The more the scientists looked, the more possible functions they found. Adults’ kidneys churn out erythropoietin, a hormone that stimulates formation of new red blood cells, and the yolk sac appears to be the early embryo’s source for the substance. Forming red blood cells is “very important” during development, Carter says.
The team also discovered that the yolk sac uses an unexpected shortcut to produce macrophages. As one of these immune cells matures, it usually goes through an intermediate stage known as a monocyte, but the yolk sac macrophages bypass this step. Learning how to replicate this route in lab dishes could make it easier to raise macrophage cells in culture, the authors say, which could help researchers who are trying to harness the cells for treating cancer and repairing damaged tissues. The scientists also tested whether, like in mice, yolk sac–derived macrophages are still present in adult tissues. Preliminary findings hint that they are.
What the results of the study show, Haniffa says, is that “there is a fleeting structure during early development that is absolutely critical for the embryo.” The versatile yolk sac “is three organs in one,” she says, performing jobs that will later be delegated to the liver, kidneys, and bone marrow.

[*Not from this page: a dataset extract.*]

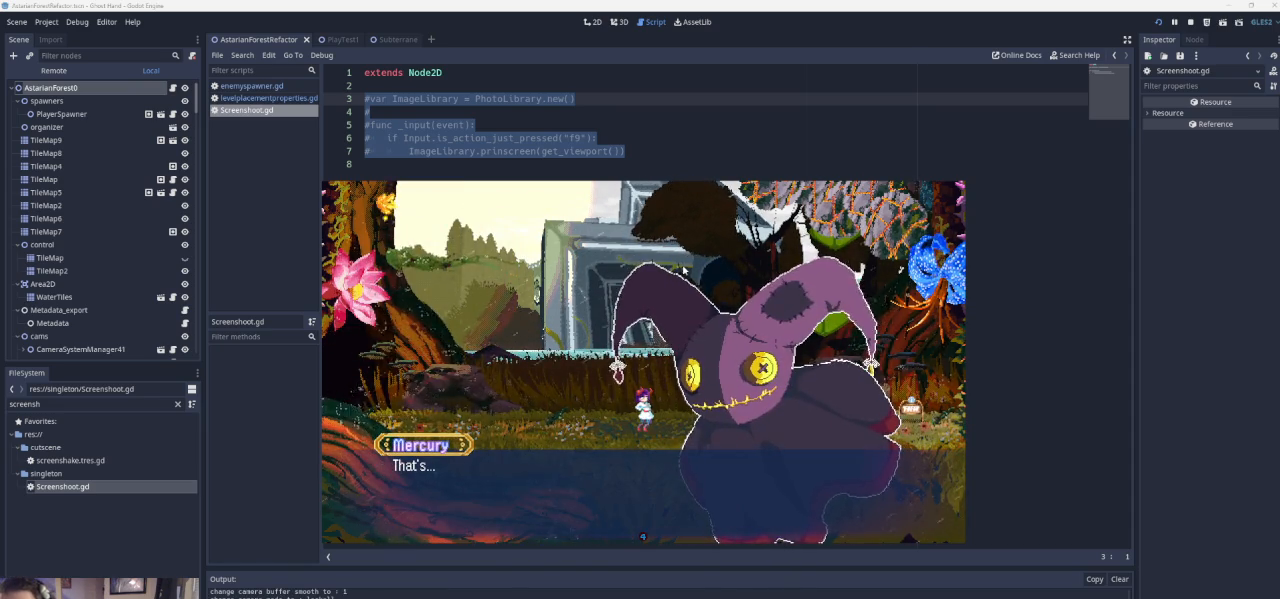
{"buttons": [], "left_stick": "center", "events": []}
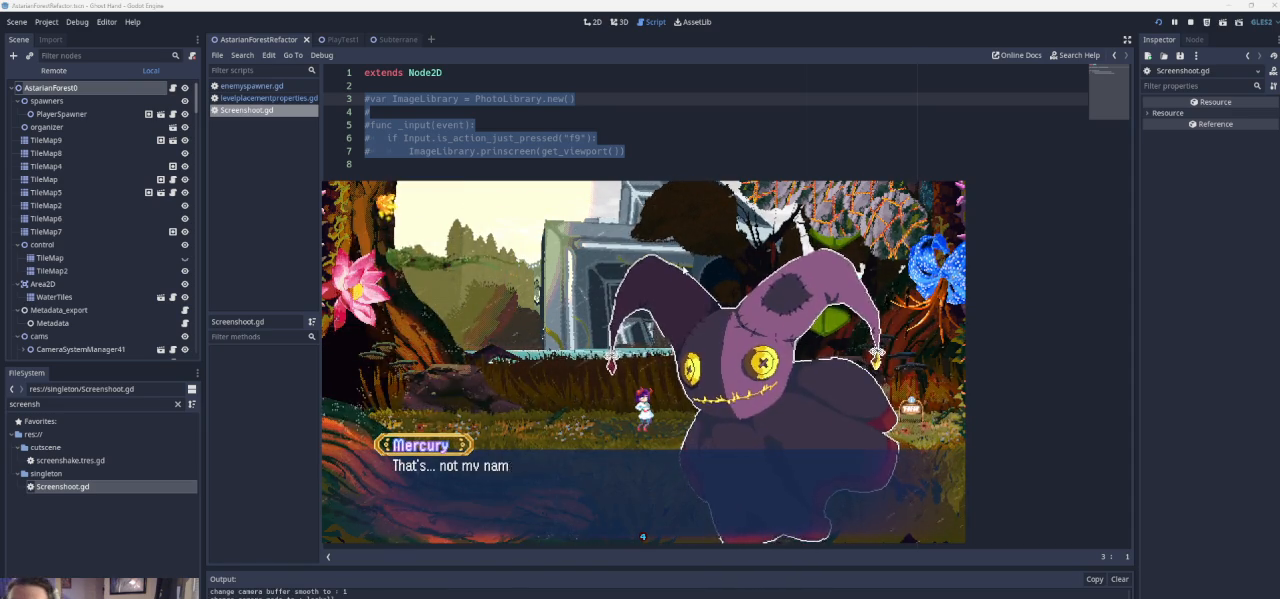
{"buttons": [], "left_stick": "center", "events": []}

Researchers have produced embryolike clumps of cells for probing early development, and the study’s results could help scientists make these simulated embryos more lifelike, Haniffa and Teichmann add. One challenge of using such mimics is that they stop developing at early stages, but ensuring that the yolk sac is present may allow them to progress further.
Whether the human yolk sac takes on other tasks—in some species, for example, it transfers maternal antibodies to embryos—remains to be seen. Still, Carter says, “It’s exciting that we have this little organ early on that has so many jobs.”